Ein Anruf beim Union-Maulwurf

Schönen guten Tag!

Grüß Gott! Quatsch, ich meinte: Hallo!

Das schneiden wir nachher raus, kein Problem. – Eins noch vorweg: Um Ihre Identität zu schützen, nennen wir Sie nicht beim Namen.

Das finde ich lobenswert. Diskretion weiß ich sehr zu schätzen.

Ist Ihnen der Name »Maulwurf« recht oder sollen wir Sie lieber »Spitzel« nennen?

Das überlasse ich ganz Ihnen. »Maulwurf« klingt doch annehmbar.

Und wenn wir Sie »dreckige Ratte« nennen? … Hallo?

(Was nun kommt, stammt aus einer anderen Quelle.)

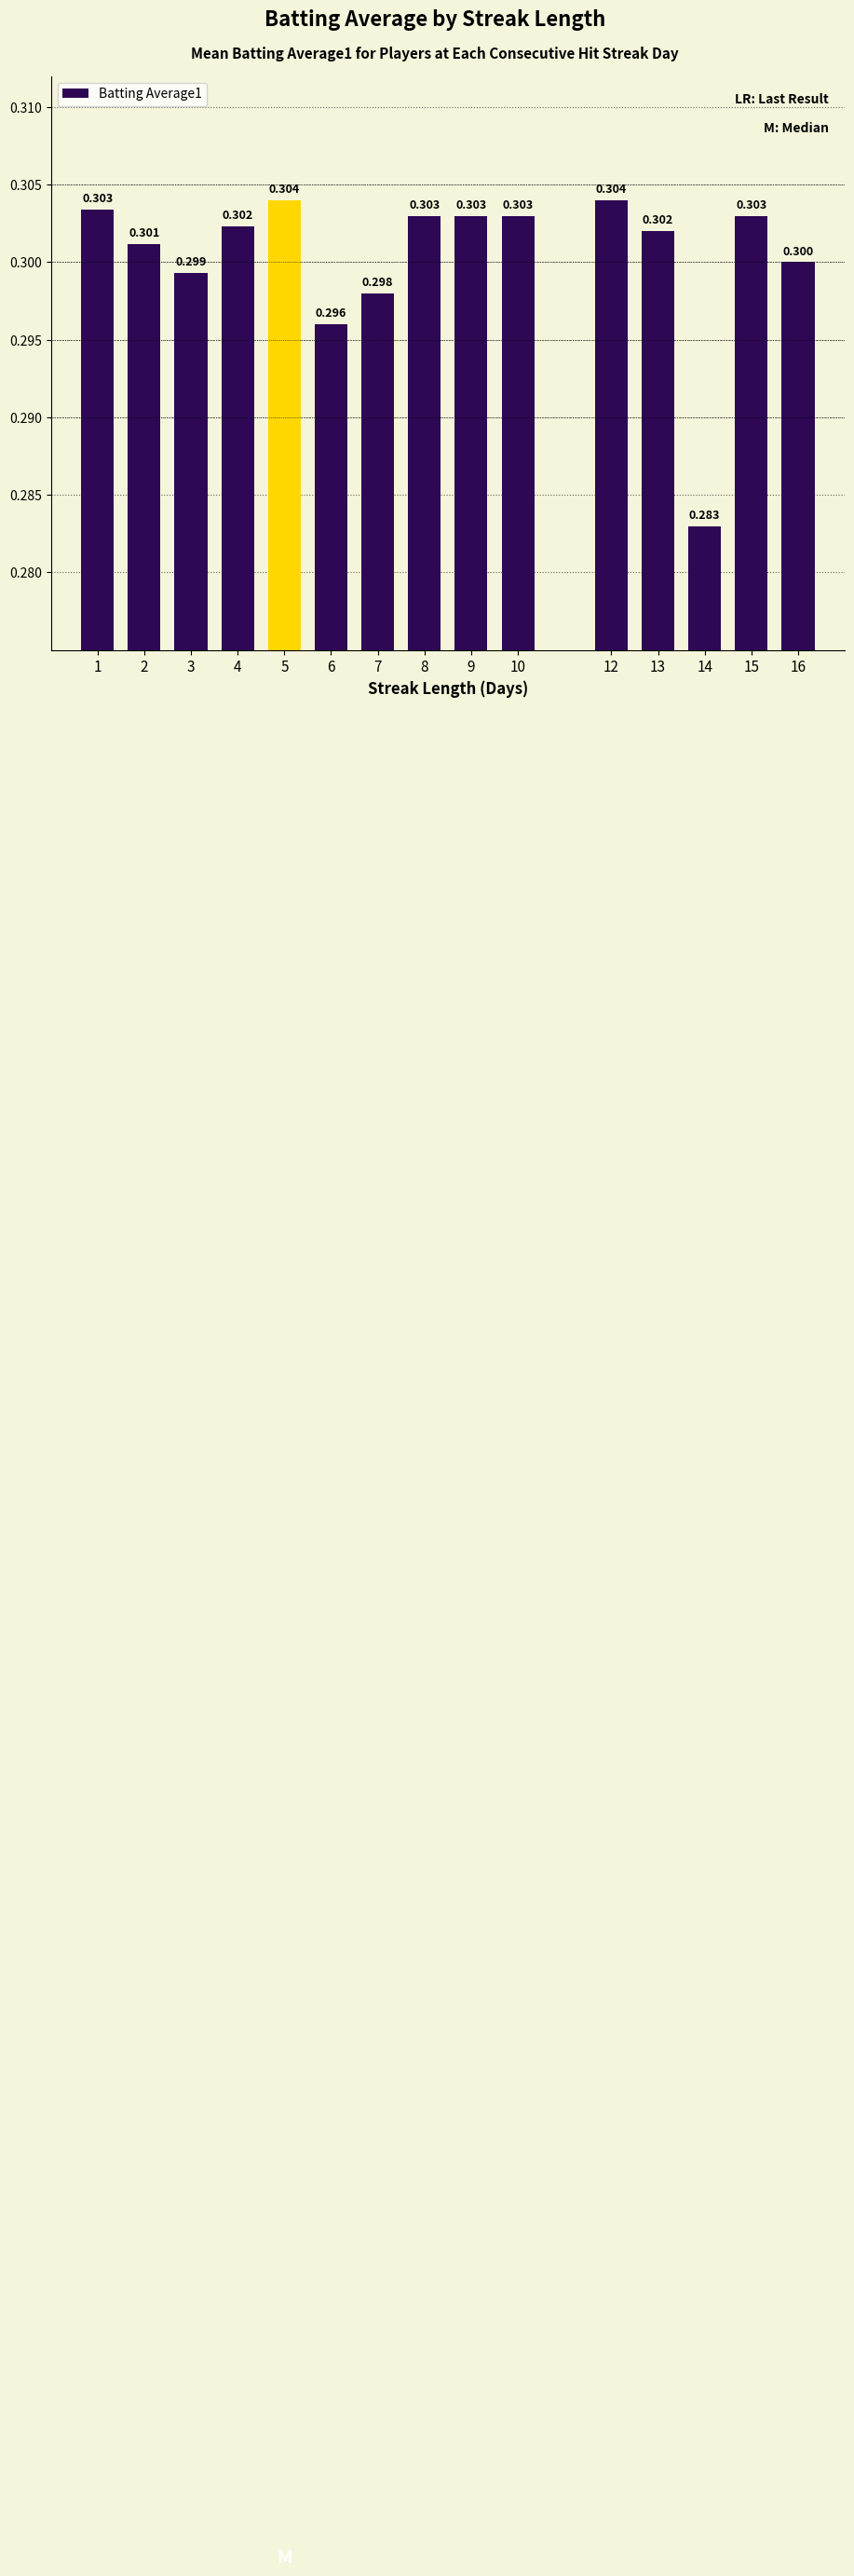

At which category does the chart reach its minimum across all series?

14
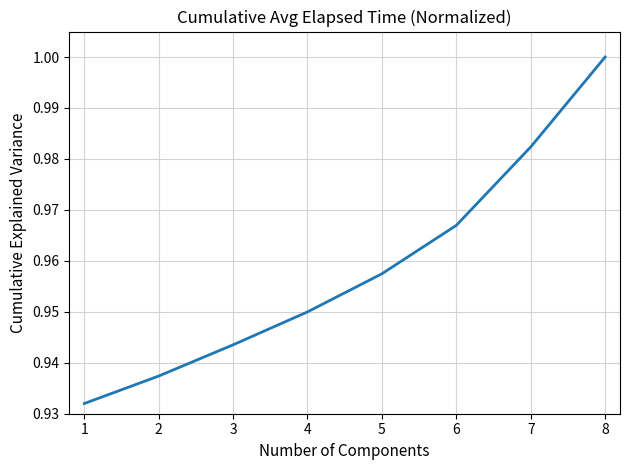

What is the change in value from 4 to 8?

+0.1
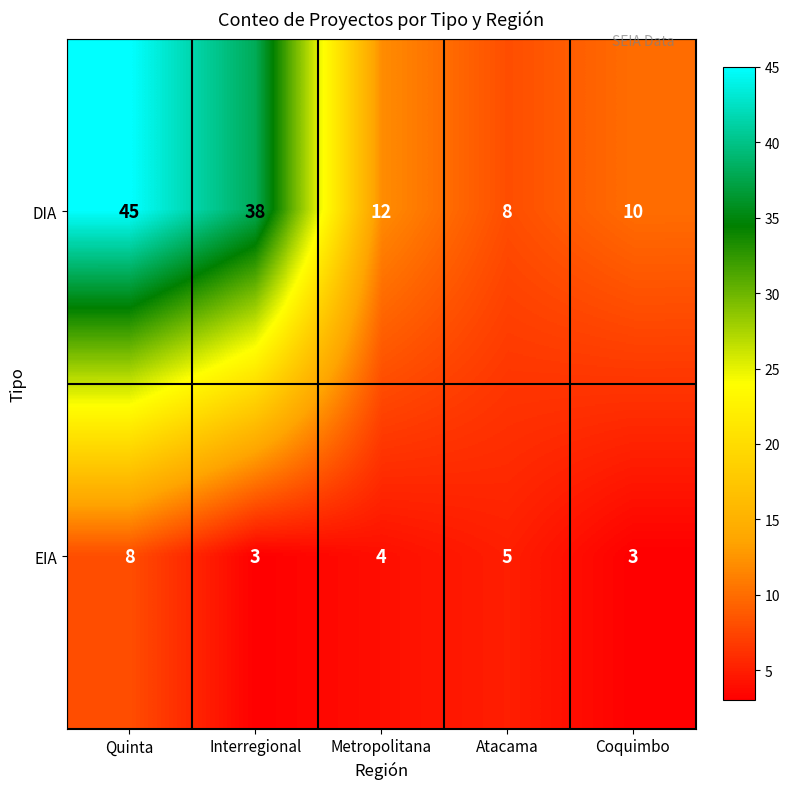

List the series in order of their overall mean, lowest first.

EIA, DIA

Dreckige Ratte? … Ok, ich deute Ihr Schweigen mal als Ablehnung. … Herr Maulwurf, Sie waren derjenige, der mehrfach interne, wenn auch wenig brisante Details aus den Sondierungsgesprächen der Union an ein Boulevardblatt weitergegeben hat. Welche persönlichen Ziele haben Sie damit verfolgt?

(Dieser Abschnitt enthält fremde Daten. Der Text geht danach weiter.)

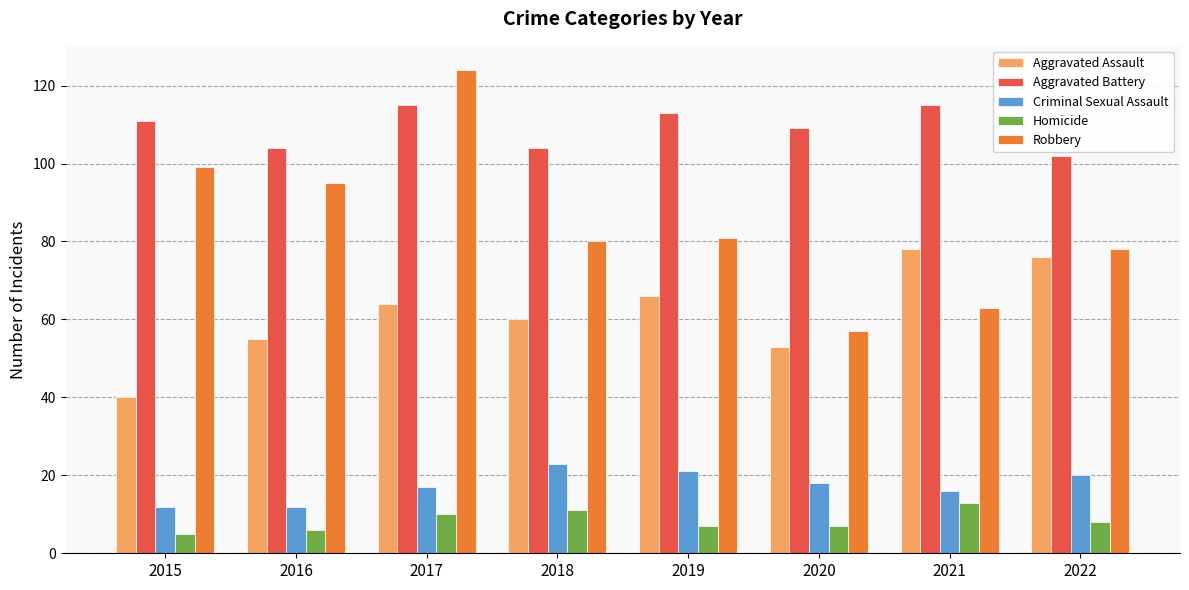

Which series has the largest total across all categories?

Aggravated Battery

Was heißt da »persönliche Ziele«? Um Persönliches geht es hier doch gar ned. Es gibt in Deutschland einfach mal eine Informationspflicht den Bürgerinnen und Bürgern gegenüber. Das ist gelebte Transparenz. Und wissen Sie: Ich war früher selbst mal journalistisch tätig. Deswegen weiß ich ganz genau, wie schwer und auch gleichzeitig wichtig es ist, an valide Informationen ranzukommen. Und ich bin halt ein hilfsbereiter Mensch. Eine Art gütiger Samariter, wenn Sie so wollen.

Die potentiellen Koalitionspartner von den Grünen und der FDP waren da anderer Meinung.

Hören Sie, das ist doch pure Heuchelei. Das sind alles Vollblutpolitiker. Die stechen Ihnen jederzeit das Messer in den Rücken, ohne mit der Wimper zu zucken. Denen muss man immer einen Schritt voraus sein, dene Verbrecher.

Aber auch innerhalb der Union spricht man von Sabotage. Dass die Indiskretionen Armin Laschets Aussichten auf das Kanzleramt fast unmöglich gemacht haben, war also nicht beabsichtigt?

Das war ein Nebeneffekt der gelebten Transparenz. Da muss man halt abwägen. Was ist wichtiger: die Karriere vom Armin oder eine wohlwollende Berichterstattung über mich in der Zeitung als Gegenleistung für die eine oder andere Information, die interessant ist für die Öffentlichkeit? Und ich hab mich nun mal so entschieden. Das geht sonst keinen was an, da sollte jeder vor der eigenen Tür kehren. So, jetzt muss ich aber Schluss machen, der Wahlkampf für meine Kanzlerkandidatur 2025 fängt genau jetzet an. Auf Wieder…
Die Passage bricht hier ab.